In 2019, some American researchers from Boston described in Nature Medicine the case of another patient capable of protecting herself from the same fate. This woman’s memory began to decline only at the age of 70. It was another nicknamed genetic mutation that protected her Christchurch APOE3 (from the name of the New Zealand city where it was discovered): although his brain was clogged with amyloid plaques was relatively free from tau protein. The woman, mother of four children and with just one year of education behind her, had a good cognitive condition: the protection she benefited from could not derive from a high level of education, but instead depended on a biological factor. The patient’s genetic analyzes revealed an extremely rare mutation: two copies of the APOE3 variant both with one mutation known as Christchurch . The double mutation protected her, despite her family’s inconvenient heritage.
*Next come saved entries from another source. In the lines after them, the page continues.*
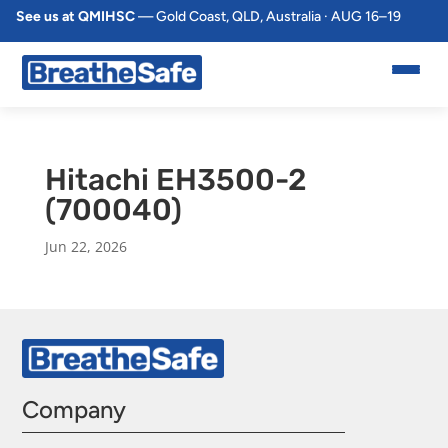
See us at QMIHSC
— Gold Coast, QLD, Australia · AUG 16–19
Hitachi EH3500-2
(700040)
Jun 22, 2026
Company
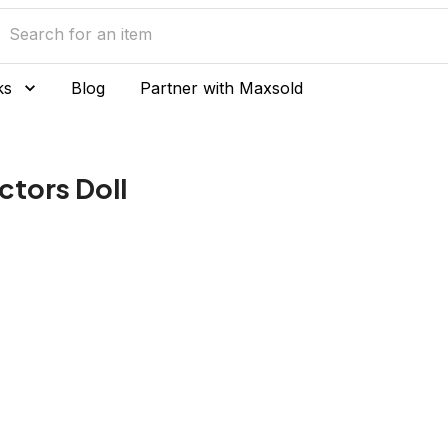
ks
Blog
Partner with Maxsold
ctors Doll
The Colombian extended family with early Alzheimer’s
Now an international team has continued to study this extended Colombian family of 6,000 people born between Medellín and some remote Andean villages with a hereditary form of early-onset Alzheimer’s disease. Around 1,200 people carry the variant Presenillin 1, therefore destined to develop Alzheimer’s disease; most of them experience mild cognitive deterioration around the age of 40, dementia around the age of 50 and die due to the complications brought by dementia around the age of 60.
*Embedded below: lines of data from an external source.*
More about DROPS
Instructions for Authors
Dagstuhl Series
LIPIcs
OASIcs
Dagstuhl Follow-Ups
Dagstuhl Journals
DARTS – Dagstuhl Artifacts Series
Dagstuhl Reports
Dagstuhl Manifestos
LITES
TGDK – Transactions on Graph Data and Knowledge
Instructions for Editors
The disease delayed for 5 years
With a new chapter of work, scientists have discovered that even a single copy of the protective APOE3 genetic variant Christchurch helps delay the disease. The research team reported that others 27 members of this large family, carriers of a single copy of this variant showed a delayed onset of the disease: five years later than expected (compared to 30 for those who possess the double copy of the variant). The new findings were published in the New England Journal of Medicine. The research group evaluated 1,077 descendants of the Colombian family, identifying 27 people who carried both the mutation Presenillin 1which causes autosomal dominant Alzheimer’s disease, leading to death by age 60 from complications of dementia, both a copy of the APOE3 variant Christchurch. On average, these family members began showing signs of cognitive impairment at age 52, compared to a matched group of family members who did not have the variant, who began showing signs of cognitive impairment at age 47 years old.
New therapeutic targets
The results are particularly important because they bring new evidence to push research to work on a new therapeutic target. «As a physician, I am very encouraged by our findings, as they suggest the potential to delay cognitive decline and dementia in older individuals. Now we must leverage this new knowledge to develop effective treatments for dementia prevention,” said co-first author Yakeel T. Quiroz, clinical neuropsychologist and neuroimaging researcher and director of the Familial Dementia Neuroimaging Lab in the Departments of Psychiatry and Neurology at Massachusetts General Hospital. “As a neuroscientist,” he added, “I am excited about our findings because they highlight the complex relationship between APOE and a mutation deterministic for Alzheimer’s disease, potentially paving the way for innovative therapeutic approaches for neurodegenerative disease».